Yes, well it is fairly complex... but it looks like core data is not a good fit since a basic requirement is that I need it to store nested arrays of immutable objects and keep the order (I also need to allow those objects to be inserted at multiple points in the array). The immutability and the possibility of multiple entries make an order property unworkable.

Possibly, but you might be pleasantly surprised (not a knowing hint, just an honest possibility :-)). If you can, try to explain your needs. Someone might just have a good suggestion (or solid reasons why not).

The project is a game engine which has 2 graphs. The first is a tree of events that represent the story. Each "event" in the story is an immutable object, and there is a special event which represents a series of events to run in order and one which represents branches that the player has to choose from. All of these are immutable, and the main goal is to avoid loading the whole graph which will consist of 10k-50k events. This graph will be the same for every player.

The second graph represents in-game objects (characters, locations, items, etc...) and stores any state for the story. These should be saved off to a separate file, and will be different for each player/ saved game. I also use proxies as context switches to objects in this graph. A concrete example is the current location, which is a proxy that pretends to be a location, and forwards all the messages it receives to the location object where the player is currently located. This allows events which reference locations/players/etc that change depending on state to remain immutable.
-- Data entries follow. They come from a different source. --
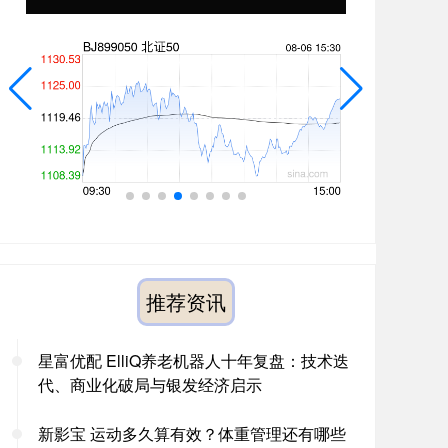
推荐资讯
星富优配 ElliQ养老机器人十年复盘：技术迭
代、商业化破局与银发经济启示
新影宝 运动多久算有效？体重管理还有哪些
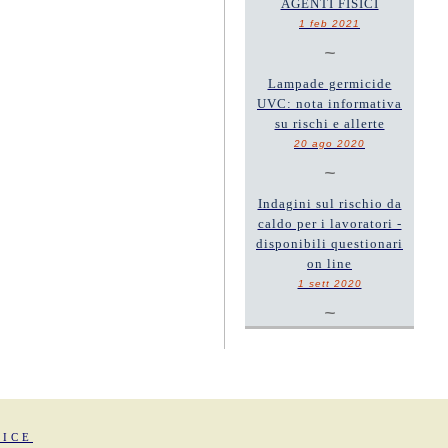
AGENTI FISICI
1 feb 2021
~
Lampade germicide
UVC: nota informativa
su rischi e allerte
20 ago 2020
~
Indagini sul rischio da
caldo per i lavoratori -
disponibili questionari
on line
1 sett 2020
~
FICE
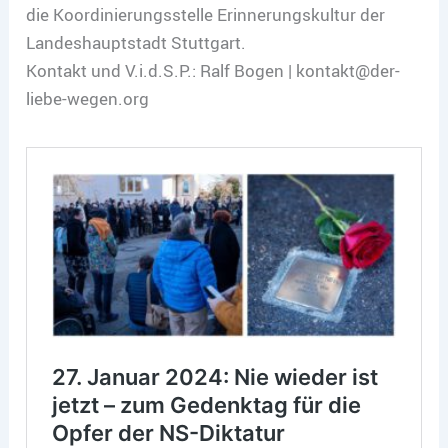
die Koordinierungsstelle Erinnerungskultur der
Landeshauptstadt Stuttgart.
Kontakt und V.i.d.S.P.: Ralf Bogen | kontakt@der-
liebe-wegen.org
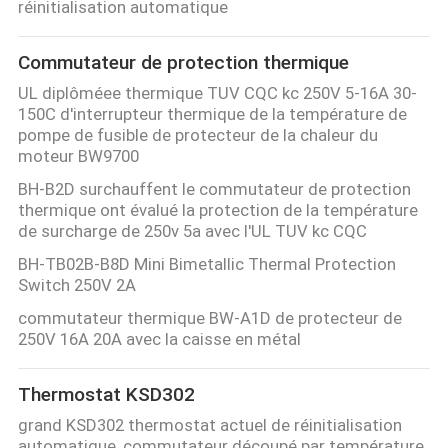
réinitialisation automatique
LES
CAS
Commutateur de protection thermique
UL diplôméee thermique TUV CQC kc 250V 5-16A 30-
150C d'interrupteur thermique de la température de
PLAN
pompe de fusible de protecteur de la chaleur du
DU
moteur BW9700
SITE
BH-B2D surchauffent le commutateur de protection
thermique ont évalué la protection de la température
de surcharge de 250v 5a avec l'UL TUV kc CQC
PRIVACY
BH-TB02B-B8D Mini Bimetallic Thermal Protection
POLICY
Switch 250V 2A
commutateur thermique BW-A1D de protecteur de
250V 16A 20A avec la caisse en métal
Thermostat KSD302
grand KSD302 thermostat actuel de réinitialisation
automatique, commutateur découpé par température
The event graph is traversed from a background thread which basically runs through events in order until it needs a user response. I have a controller set up which communicates with the main thread, and the background thread blocks until the controller gets a valid response, at which point it starts unwinding again until it needs another response or reaches the end. There is no run loop for this thread.

All of this works fantastically for the game, but now I have reached the point where I can no longer put off save & load. When I started the project Core Data was not yet available on the iPhone, so the design did not take it into account. I was thinking that core data might be able to help me save & load these graphs, but now I am not so sure. My new plan is as follows:

Create a manager singleton for events which returns an event object for a given id, and then modify the special events mentioned above to hold an event's id instead of actual event objects, and then call off to the manager with the id whenever they need to run an event. Inside the manager I would either call off to a small sql database with blobs holding freeze-dried (keyedArchiving) objects & an id column, or save each event as a file with the id in the filename. I would also have a cache in the manager to avoid reallocating objects unnecessarily. I would prefer to have something like core data do this lazy loading for me, but it may not work in this case.

For the objects that store state, I will just archive them into a save file.

Thoughts? Does this sound like a reasonable approach, or will core data actually work for me?